Yes, I believe everyone would be happier and better off if we took more communal baths with servants bringing us food! Fun for the whole family. This woodcut via A Feast For the Eyes.

The Alewife:

The art of brewing was passed on from mother to daughter, and women brewed most of the ale consumed in the 14th and 15th centuries. Sometimes this was just a cottage industry; sometimes women went on to become large-scale commercial brewers. Anyway, I think that it's time we take down the male-dominated microbreweries. Alewyfes, away!


Beginning at around the 16th century, boys of exceptional singing talent were, um, curtailed at a young age, often for Church choir purposes. A Papal Bull by Pope Sixtus V even authorized the recruitment of castrati for the choir of St. Peter. Let's bring them back for the greater glory of traditional Church music!
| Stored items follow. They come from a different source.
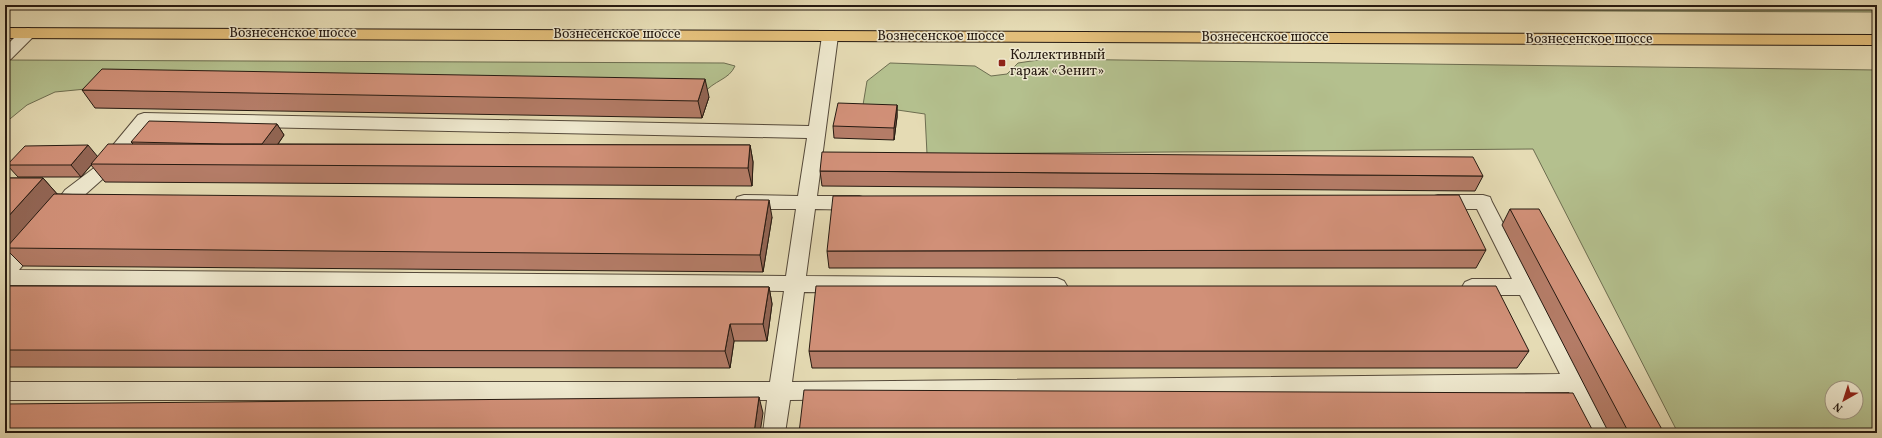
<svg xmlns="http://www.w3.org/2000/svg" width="1882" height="438" font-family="Vollkorn,serif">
	<rect width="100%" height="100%" fill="#e5dbb4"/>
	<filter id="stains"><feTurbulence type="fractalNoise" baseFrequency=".005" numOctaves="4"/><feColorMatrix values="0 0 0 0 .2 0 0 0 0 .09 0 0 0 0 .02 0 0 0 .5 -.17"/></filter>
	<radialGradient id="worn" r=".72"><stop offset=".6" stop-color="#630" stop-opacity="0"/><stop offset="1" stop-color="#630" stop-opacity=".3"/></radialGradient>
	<path fill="#b4c08e" stroke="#6d6d50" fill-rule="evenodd" d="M 523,5 L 1877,5 L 1877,12 L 533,7 Z
		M 1045,59 L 1877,70 L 1877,433 L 1678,433 L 1533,149 L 927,154 L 925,114 L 863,105 L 867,81 L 890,63 L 975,66 L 991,76 L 1007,74 L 1018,63 ZM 1832,388 L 1856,388 L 1856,412 L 1832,412 Z
		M 5,60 L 724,63 L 735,66 C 729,80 714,80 703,94 L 86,89 L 55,92 L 27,105 L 5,123 Z"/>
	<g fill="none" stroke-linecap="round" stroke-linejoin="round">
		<g stroke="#564a3a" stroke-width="2">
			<path id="lane" d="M 28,28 L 34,30 L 36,33 L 34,36 L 11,59 L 5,61 L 5,47 L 22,30 Z
				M 830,31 L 836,33 L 838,36 L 817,196 L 859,196 L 866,198 L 868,203 L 866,208 L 859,210 L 815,209 L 806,276 L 1057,278 L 1064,281 L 1067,286 L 1064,291 L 1057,294 L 804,292 L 792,382 L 1560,374 L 1520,295 L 1472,295 L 1465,292 L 1462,287 L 1465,282 L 1472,279 L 1512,279 L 1477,209 L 1438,209 L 1431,207 L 1429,202 L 1431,197 L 1438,195 L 1483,195 L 1490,197 L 1492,202 L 1612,433 L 1589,433 L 1569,392 L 790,400 L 785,433 L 763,433 L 767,400 L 5,400 L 5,382 L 770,382 L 784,291 L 5,285 L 5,260 C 15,248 25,229 41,234 L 44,239 L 19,270 L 786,276 L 796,209 L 744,209 L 737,207 L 735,202 L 737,197 L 744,195 L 798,196 L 807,138 L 149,125 L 106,176 L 79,200 L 64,218 L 57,220 L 50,218 L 48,213 L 65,190 L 94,168 L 138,115 L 144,113 L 809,126 L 822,36 L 824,33 Z"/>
		</g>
		<g stroke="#261a11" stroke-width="2">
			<path id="primary" d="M 5,28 L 1877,35 L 1877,45 L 5,38 Z"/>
		</g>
		<use href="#lane" fill="#eee8ce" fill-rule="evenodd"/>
		<use href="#primary" fill="#e2be7a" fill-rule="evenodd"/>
	</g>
	<path fill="#b47c67" stroke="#261a11" d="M 82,90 L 709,97 L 702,118 L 95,108 Z
		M 897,105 L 897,117 L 894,140 L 834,138 L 833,126 Z
		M 277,124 L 284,135 L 278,144 L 750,145 L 753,162 L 752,186 L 105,182 L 91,165 L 81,177 L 18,177 L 7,165 L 97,157 L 133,144 L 131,142 Z
		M 820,171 L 1483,176 L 1475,191 L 822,186 Z
		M 5,178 L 43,178 L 57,194 L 772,217 L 763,272 L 23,266 L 9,252 L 5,256 Z
		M 1510,209 L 1664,433 L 1609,433 L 1502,225 Z
		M 1486,250 L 1476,268 L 829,268 L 827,251 Z
		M 5,286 L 769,287 L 772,304 L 767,341 L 734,341 L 730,368 L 5,367 Z
		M 809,351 L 1529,351 L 1517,368 L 812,368 Z"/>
	<path fill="#926554" stroke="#261a11" d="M 705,79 L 709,97 L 702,118 L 698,101 Z
		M 897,105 L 897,117 L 894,140 L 894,128 Z
		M 277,124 L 284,135 L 269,157 L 261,145 Z
		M 88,145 L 98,157 L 81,177 L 71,165 Z
		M 750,145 L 753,162 L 752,186 L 748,168 Z
		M 43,178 L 59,196 L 6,248 L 9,252 L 5,256 L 5,220 Z
		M 769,200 L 772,217 L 763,272 L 760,255 Z
		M 769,287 L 772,304 L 767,341 L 763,324 Z
		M 730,324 L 734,341 L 730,368 L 725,351 Z
		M 759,397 L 763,413 L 760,433 L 754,433 Z"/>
	<path fill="#d19078" stroke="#261a11" d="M 102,69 L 705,79 L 698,101 L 82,90 Z
		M 838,103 L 897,105 L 894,128 L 833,126 Z
		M 149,121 L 277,124 L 262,144 L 223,144 L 131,142 Z
		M 108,144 L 750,145 L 748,168 L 91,164 Z
		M 88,145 L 71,165 L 7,165 L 25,146 Z
		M 822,152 L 1473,157 L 1483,176 L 820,171 Z
		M 5,178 L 43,178 L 5,220 Z
		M 54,194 L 769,200 L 760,255 L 6,248 Z
		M 1459,195 L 1486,250 L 827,251 L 833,196 Z
		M 1510,209 L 1539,209 L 1664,433 L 1629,433 Z
		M 5,286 L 769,287 L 763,324 L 730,324 L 725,351 L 5,350 Z
		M 816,286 L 1496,286 L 1529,351 L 809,351 Z
		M 804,390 L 1573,393 L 1594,433 L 799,433 Z
		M 759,397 L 754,433 L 5,433 L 5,404 Z"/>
	<rect fill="#8f2418" stroke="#eee8ce" stroke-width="1.5" x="998" y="59" width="8" height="8" rx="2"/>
	<g text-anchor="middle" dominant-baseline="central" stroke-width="3" stroke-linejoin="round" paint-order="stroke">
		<g font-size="14" fill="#261a11" stroke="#eee8ce">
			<text x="293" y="33">Вознесенское шоссе</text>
			<text x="617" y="34">Вознесенское шоссе</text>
			<text x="941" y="36">Вознесенское шоссе</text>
			<text x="1265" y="37">Вознесенское шоссе</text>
			<text x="1589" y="39">Вознесенское шоссе</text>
		</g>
		<g font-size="14" fill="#261a11" stroke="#eee8ce" text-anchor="start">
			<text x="1010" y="55">Коллективный<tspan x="1010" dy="16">гараж «Зенит»</tspan></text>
		</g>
	</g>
	<rect width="1882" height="438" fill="none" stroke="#e5dbb4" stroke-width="20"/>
	<rect x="6" y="6" width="1870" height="426" fill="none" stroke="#261a11" stroke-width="2"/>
	<rect x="10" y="10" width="1862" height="418" fill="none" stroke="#261a11"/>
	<g transform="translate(1844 400) rotate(219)"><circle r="19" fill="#eee8ce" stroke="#9e9682"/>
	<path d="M0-3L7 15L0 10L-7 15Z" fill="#8f2418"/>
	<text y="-6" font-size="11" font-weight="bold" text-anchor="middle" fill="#261a11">N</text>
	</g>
	<rect width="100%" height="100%" filter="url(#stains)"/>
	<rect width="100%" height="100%" fill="url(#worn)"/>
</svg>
And so on, and so forth. What traditions do you want to resurrect? My dad, having seven daughters (and three sons), believes that the practice of the bride price should be reinstituted.

Tuesday, October 17, 2006

This asshat has an online personal!

What a way with the ladies! When some gal on the online singles site shuts him down, he writes a blog post on the "close minded fury of a modern woman." He also wants a dowry. And why not? Such a catch he is. As self centered as Caligula, and probably much less fun at parties.

The only comforting thing is that the site has about twice as many men as women listed thereon. Phew. At least they aren't going to out-breed us any time soon, as many modern women of fury prefer the men who aren't asshats.

Props to John Baby for pointing out the above linkies.